Innovating Pediatric Resuscitation with Augmented Reality

Managing a pediatric cardiac arrest is one of the most high-pressure scenarios in medicine. Traditionally, clinicians rely on cognitive aids like the American Heart Association (AHA) PALS pocket cards. However, a recent randomized controlled trial highlights that an AR decision support system significantly outperforms these traditional tools. This technology provides real-time prompts that enhance recall and clinical execution during critical moments. Consequently, providers can focus more on the patient rather than searching for reference material.

How the AR Decision Support System Reduces Cognitive Load

The study compared the InterFACE-AR system against standard PALS pocket cards in a simulated environment. Results showed that team leaders using the AR decision support system experienced a notable reduction in mental workload. Specifically, the NASA-RTLX scores were significantly lower for the AR group. Furthermore, leaders reported lower cognitive load as measured by the Paas score. These findings suggest that the heads-up display of AR allows for better information processing. Therefore, leaders are less likely to feel overwhelmed during complex resuscitation steps.

Improving Teamwork and Leadership Metrics

Beyond individual workload, the study examined group dynamics. Teams utilizing the AR-based aids demonstrated superior teamwork performance, reflected in higher TEAM scores. Similarly, leadership skills improved as evidenced by significantly higher CALM scores. Because the system provides synchronized data to multiple team members, it fosters a shared mental model. This coordination is essential for reducing errors and improving time-to-treatment in pediatric emergencies. Moreover, the integration of AR ensures that the medication nurse and the team leader remain on the same page regarding dosages and algorithm progress.
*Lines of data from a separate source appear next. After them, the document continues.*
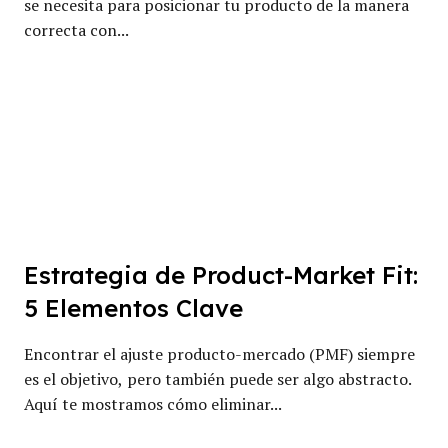
se necesita para posicionar tu producto de la manera
correcta con...
Estrategia de Product-Market Fit:
5 Elementos Clave
Encontrar el ajuste producto-mercado (PMF) siempre
es el objetivo, pero también puede ser algo abstracto.
Aquí te mostramos cómo eliminar...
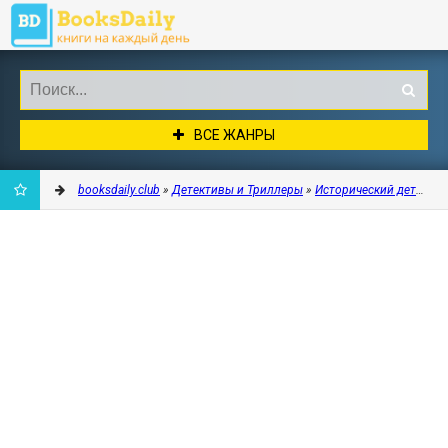
ВСЕ ЖАНРЫ
booksdaily.club
»
Детективы и Триллеры
»
Исторический детектив
ДОБАВИТЬ
В
ЗАКЛАДКИ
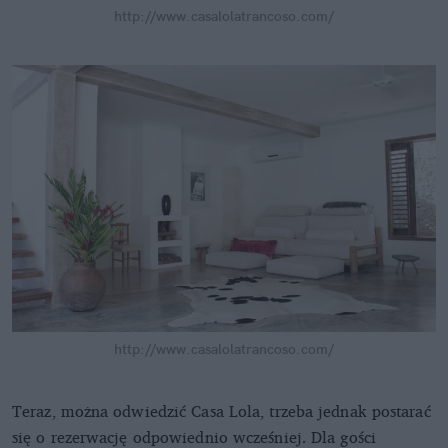
http://www.casalolatrancoso.com/
http://www.casalolatrancoso.com/
Teraz, można odwiedzić Casa Lola, trzeba jednak postarać
się o rezerwację odpowiednio wcześniej. Dla gości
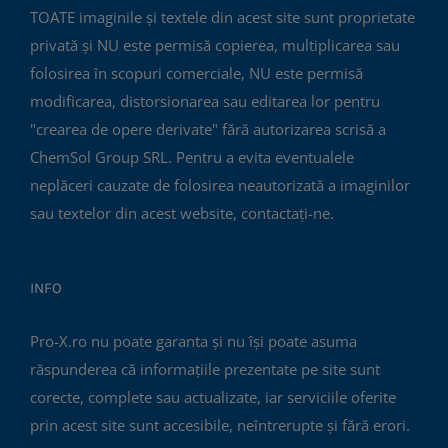
TOATE imaginile și textele din acest site sunt proprietate
privată și NU este permisă copierea, multiplicarea sau
folosirea în scopuri comerciale, NU este permisă
modificarea, distorsionarea sau editarea lor pentru
"crearea de opere derivate" fără autorizarea scrisă a
ChemSol Group SRL. Pentru a evita eventualele
neplăceri cauzate de folosirea neautorizată a imaginilor
sau textelor din acest website, contactați-ne.
INFO
Pro-X.ro nu poate garanta și nu își poate asuma
răspunderea că informațiile prezentate pe site sunt
corecte, complete sau actualizate, iar serviciile oferite
prin acest site sunt accesibile, neîntrerupte și fără erori.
Future Implications for Clinical Training

The success of the AR decision support system in simulations points toward a shift in how medical training and real-time support may evolve. While pocket cards are portable, they require manual searching which can distract from the patient. In contrast, augmented reality overlays critical data directly into the clinician's field of vision. As this technology becomes more accessible, it could become a standard component of advanced life support. This shift would likely improve outcomes by ensuring guideline adherence even under extreme stress.

Frequently Asked Questions

1. How does an AR decision support system improve leadership during cardiac arrest?
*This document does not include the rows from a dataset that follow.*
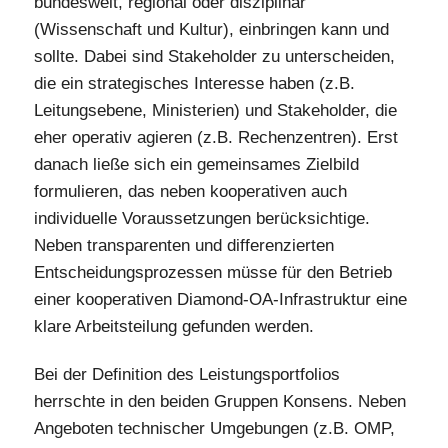
bundesweit, regional oder disziplinär
(Wissenschaft und Kultur), einbringen kann und
sollte. Dabei sind Stakeholder zu unterscheiden,
die ein strategisches Interesse haben (z.B.
Leitungsebene, Ministerien) und Stakeholder, die
eher operativ agieren (z.B. Rechenzentren). Erst
danach ließe sich ein gemeinsames Zielbild
formulieren, das neben kooperativen auch
individuelle Voraussetzungen berücksichtige.
Neben transparenten und differenzierten
Entscheidungsprozessen müsse für den Betrieb
einer kooperativen Diamond-OA-Infrastruktur eine
klare Arbeitsteilung gefunden werden.
Bei der Definition des Leistungsportfolios
herrschte in den beiden Gruppen Konsens. Neben
Angeboten technischer Umgebungen (z.B. OMP,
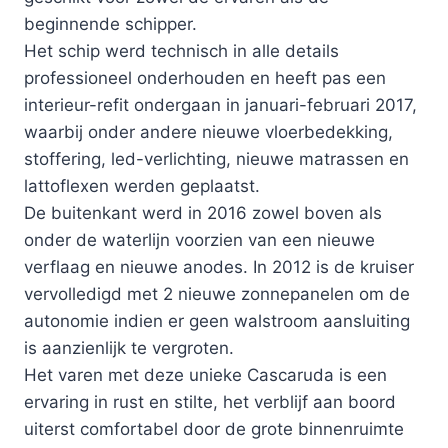
beginnende schipper.
Het schip werd technisch in alle details
professioneel onderhouden en heeft pas een
interieur-refit ondergaan in januari-februari 2017,
waarbij onder andere nieuwe vloerbedekking,
stoffering, led-verlichting, nieuwe matrassen en
lattoflexen werden geplaatst.
De buitenkant werd in 2016 zowel boven als
onder de waterlijn voorzien van een nieuwe
verflaag en nieuwe anodes. In 2012 is de kruiser
vervolledigd met 2 nieuwe zonnepanelen om de
autonomie indien er geen walstroom aansluiting
is aanzienlijk te vergroten.
Het varen met deze unieke Cascaruda is een
ervaring in rust en stilte, het verblijf aan boord
uiterst comfortabel door de grote binnenruimte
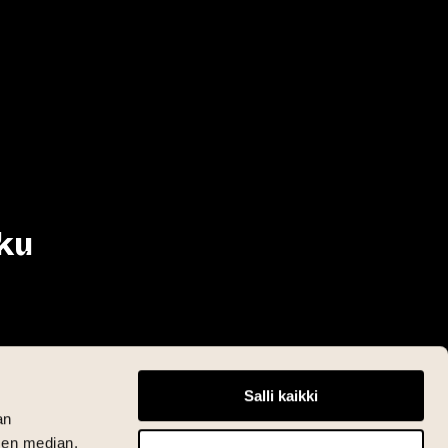
ku
Salli kaikki
an
sen median,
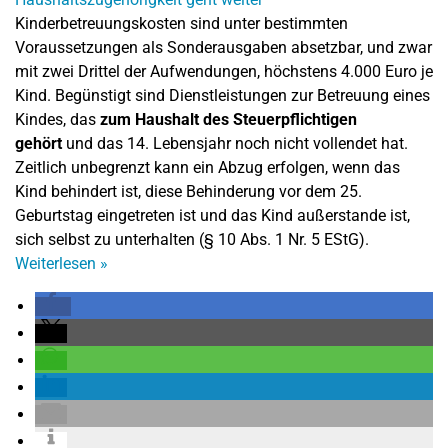
Kinderbetreuungskosten sind unter bestimmten
Voraussetzungen als Sonderausgaben absetzbar, und zwar
mit zwei Drittel der Aufwendungen, höchstens 4.000 Euro je
Kind. Begünstigt sind Dienstleistungen zur Betreuung eines
Kindes, das
zum Haushalt des Steuerpflichtigen
gehört
und das 14. Lebensjahr noch nicht vollendet hat.
Zeitlich unbegrenzt kann ein Abzug erfolgen, wenn das
Kind behindert ist, diese Behinderung vor dem 25.
Geburtstag eingetreten ist und das Kind außerstande ist,
sich selbst zu unterhalten (§ 10 Abs. 1 Nr. 5 EStG).
Weiterlesen
»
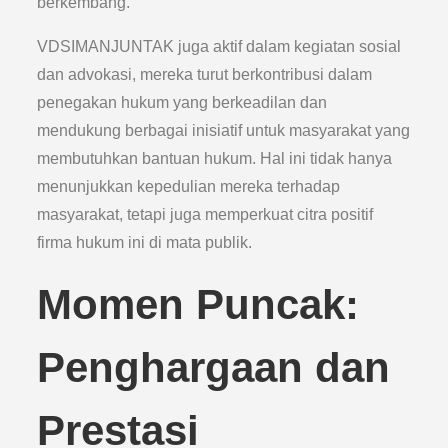
berkembang.
VDSIMANJUNTAK juga aktif dalam kegiatan sosial
dan advokasi, mereka turut berkontribusi dalam
penegakan hukum yang berkeadilan dan
mendukung berbagai inisiatif untuk masyarakat yang
membutuhkan bantuan hukum. Hal ini tidak hanya
menunjukkan kepedulian mereka terhadap
masyarakat, tetapi juga memperkuat citra positif
firma hukum ini di mata publik.
Momen Puncak:
Penghargaan dan
Prestasi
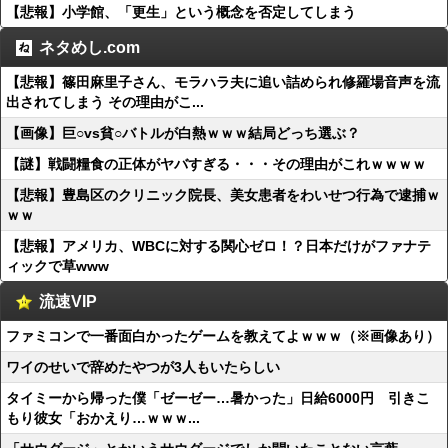
【悲報】小学館、「更生」という概念を否定してしまう
ネタめし.com
【悲報】篠田麻里子さん、モラハラ夫に追い詰められ修羅場音声を流
出されてしまう その理由がこ...
【画像】巨○vs貧○バトルが白熱ｗｗｗ結局どっち選ぶ？
【謎】戦闘糧食の正体がヤバすぎる・・・その理由がこれｗｗｗｗ
【悲報】豊島区のクリニック院長、美女患者をわいせつ行為で逮捕ｗ
ｗｗ
【悲報】アメリカ、WBCに対する関心ゼロ！？日本だけがファナテ
ィックで草www
流速VIP
ファミコンで一番面白かったゲームを教えてよｗｗｗ（※画像あり）
ワイのせいで辞めたやつが3人もいたらしい
タイミーから帰った僕「ゼーゼー…暑かった」日給6000円 引きこ
もり彼女「おかえり…ｗｗｗ...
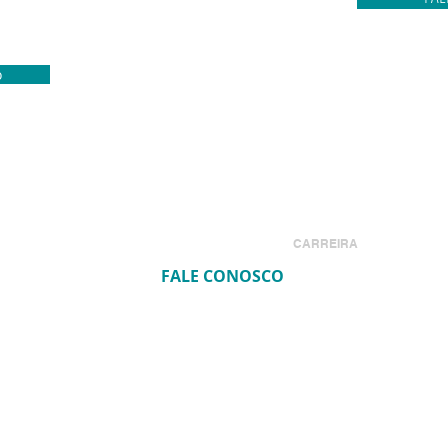
o
OS
CONSULTORIA
CASES
CARREIRA
PUBLI
FALE CONOSCO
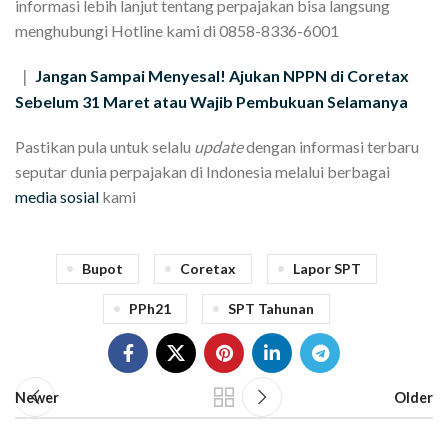
informasi lebih lanjut tentang perpajakan bisa langsung
menghubungi Hotline kami di 0858-8336-6001
Jangan Sampai Menyesal! Ajukan NPPN di Coretax
|
Sebelum 31 Maret atau Wajib Pembukuan Selamanya
Pastikan pula untuk selalu
update
dengan informasi terbaru
seputar dunia perpajakan di Indonesia melalui berbagai
media sosial
kami
Bupot
Coretax
Lapor SPT
PPh21
SPT Tahunan
Newer
Older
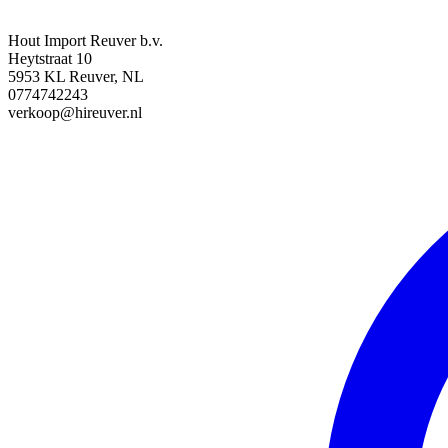
Hout Import Reuver b.v.
Heytstraat 10
5953 KL Reuver, NL
0774742243
verkoop@hireuver.nl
The system provides real-time guidance and prompts directly in the leader's field of view. This reduces the need to look away from the team or the patient, allowing the leader to maintain better situational awareness and coordination.

2. Is AR more effective than traditional PALS pocket cards?
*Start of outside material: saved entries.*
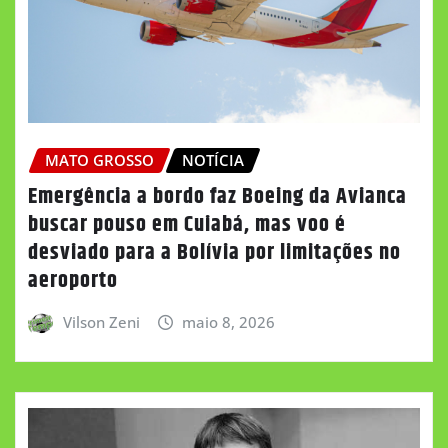
MATO GROSSO
NOTÍCIA
Emergência a bordo faz Boeing da Avianca
buscar pouso em Cuiabá, mas voo é
desviado para a Bolívia por limitações no
aeroporto
Vilson Zeni
maio 8, 2026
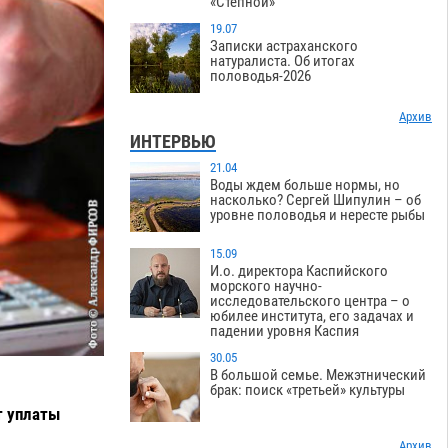
«Степной»
19.07
Записки астраханского
натуралиста. Об итогах
половодья-2026
Архив
ИНТЕРВЬЮ
21.04
Воды ждем больше нормы, но
насколько? Сергей Шипулин – об
уровне половодья и нересте рыбы
15.09
И.о. директора Каспийского
морского научно-
исследовательского центра – о
юбилее института, его задачах и
падении уровня Каспия
30.05
В большой семье. Межэтнический
брак: поиск «третьей» культуры
т уплаты
Архив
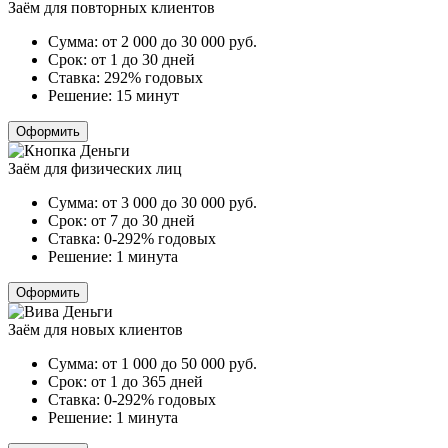
Заём для повторных клиентов
Сумма:
от 2 000 до 30 000
руб.
Срок:
от 1 до 30 дней
Ставка:
292% годовых
Решение:
15 минут
Оформить
Заём для физических лиц
Сумма:
от 3 000 до 30 000
руб.
Срок:
от 7 до 30 дней
Ставка:
0-292% годовых
Решение:
1 минута
Оформить
Заём для новых клиентов
Сумма:
от 1 000 до 50 000
руб.
Срок:
от 1 до 365 дней
Ставка:
0-292% годовых
Решение:
1 минута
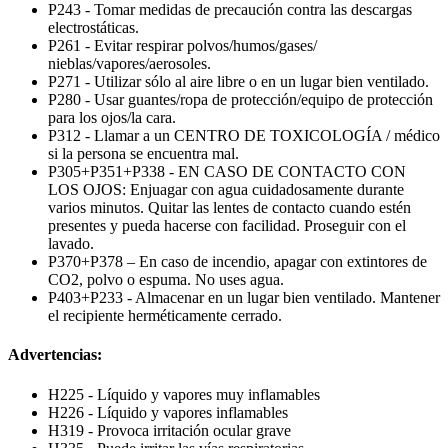
P243 - Tomar medidas de precaución contra las descargas
electrostáticas.
P261 - Evitar respirar polvos/humos/gases/
nieblas/vapores/aerosoles.
P271 - Utilizar sólo al aire libre o en un lugar bien ventilado.
P280 - Usar guantes/ropa de protección/equipo de protección
para los ojos/la cara.
P312 - Llamar a un CENTRO DE TOXICOLOGÍA / médico
si la persona se encuentra mal.
P305+P351+P338 - EN CASO DE CONTACTO CON
LOS OJOS: Enjuagar con agua cuidadosamente durante
varios minutos. Quitar las lentes de contacto cuando estén
presentes y pueda hacerse con facilidad. Proseguir con el
lavado.
P370+P378 – En caso de incendio, apagar con extintores de
CO2, polvo o espuma. No uses agua.
P403+P233 - Almacenar en un lugar bien ventilado. Mantener
el recipiente herméticamente cerrado.
Advertencias:
H225 - Líquido y vapores muy inflamables
H226 - Líquido y vapores inflamables
H319 - Provoca irritación ocular grave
Yes, research indicates that AR aids significantly reduce cognitive load and workload compared to pocket cards. They also lead to higher scores in teamwork and leadership during simulated scenarios.

3. Does using AR technology slow down the resuscitation process?

On the contrary, the study suggests that by reducing cognitive load and improving team communication, AR systems help streamline the management process and ensure better adherence to life-support guidelines.

Disclaimer: This content is for informational and educational purposes only. It is not a substitute for professional medical advice, diagnosis, or treatment. Always seek the advice of your physician or other qualified health provider with any questions you may have regarding a medical condition. Refer to the latest local and national guidelines for clinical practice.

References

Cheng A et al. Impact of an augmented reality-based decision support system on teamwork, leadership, provider workload and cognitive load during simulated cardiac arrest - a simulation-based randomized controlled trial. Adv Simul (Lond). 2026 May 01. doi: 10.1186/s41077-026-00444-9. PMID: 42067953.

Khurana S, et al. Augmented Reality in Medical Education: A Systematic Review. J Med Syst. 2024;48(1):15.

Dieckmann P, et al. Simulation-based training in healthcare. Lancet. 2011;378(9793):759-60.